Data segment:
————

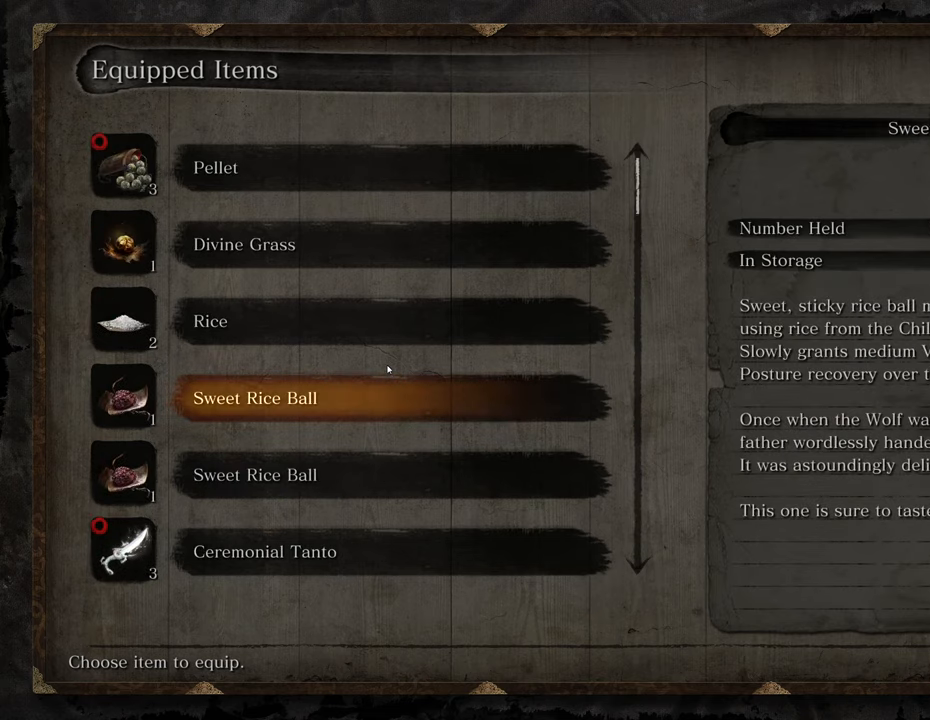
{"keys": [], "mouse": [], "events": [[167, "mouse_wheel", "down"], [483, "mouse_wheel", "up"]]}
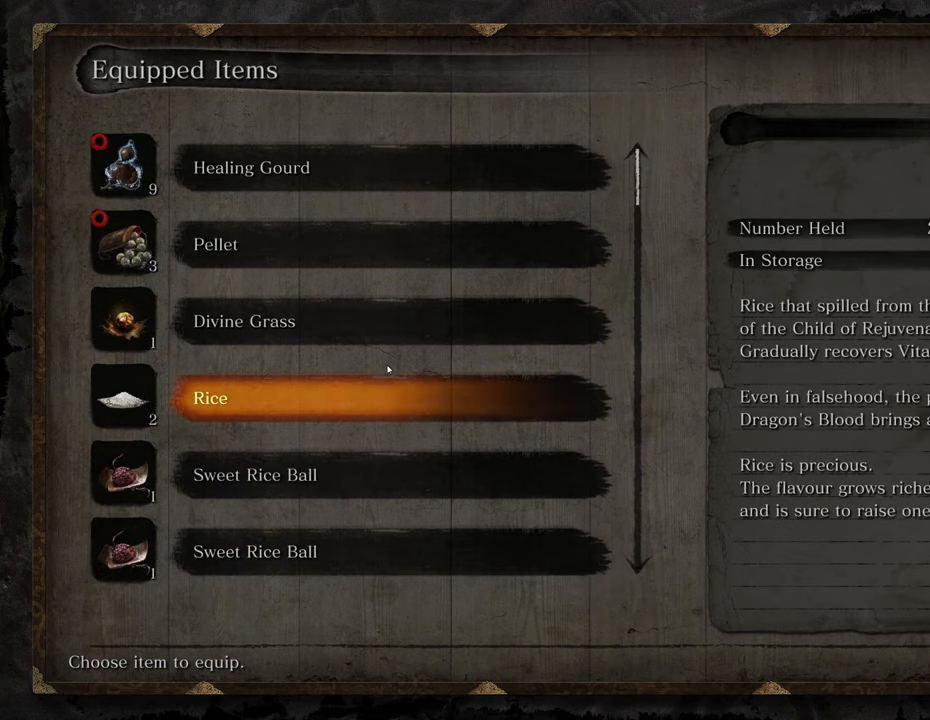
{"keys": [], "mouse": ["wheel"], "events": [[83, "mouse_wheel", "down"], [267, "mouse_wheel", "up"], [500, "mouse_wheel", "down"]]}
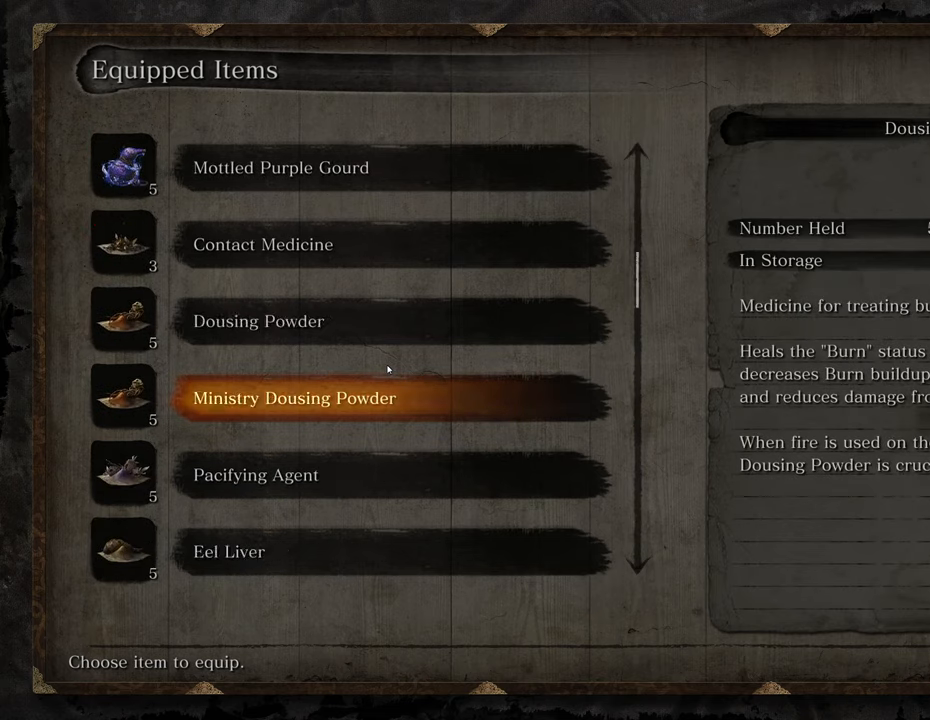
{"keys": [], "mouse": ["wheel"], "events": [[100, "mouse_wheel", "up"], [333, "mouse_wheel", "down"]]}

————

Task to complete: Only the text of the listing should be returned, exactly and in full; no image goes into the copy.

Finished task:
{"keys": [], "mouse": [], "events": [[167, "mouse_wheel", "down"], [483, "mouse_wheel", "up"]]}
{"keys": [], "mouse": ["wheel"], "events": [[83, "mouse_wheel", "down"], [267, "mouse_wheel", "up"], [500, "mouse_wheel", "down"]]}
{"keys": [], "mouse": ["wheel"], "events": [[100, "mouse_wheel", "up"], [333, "mouse_wheel", "down"]]}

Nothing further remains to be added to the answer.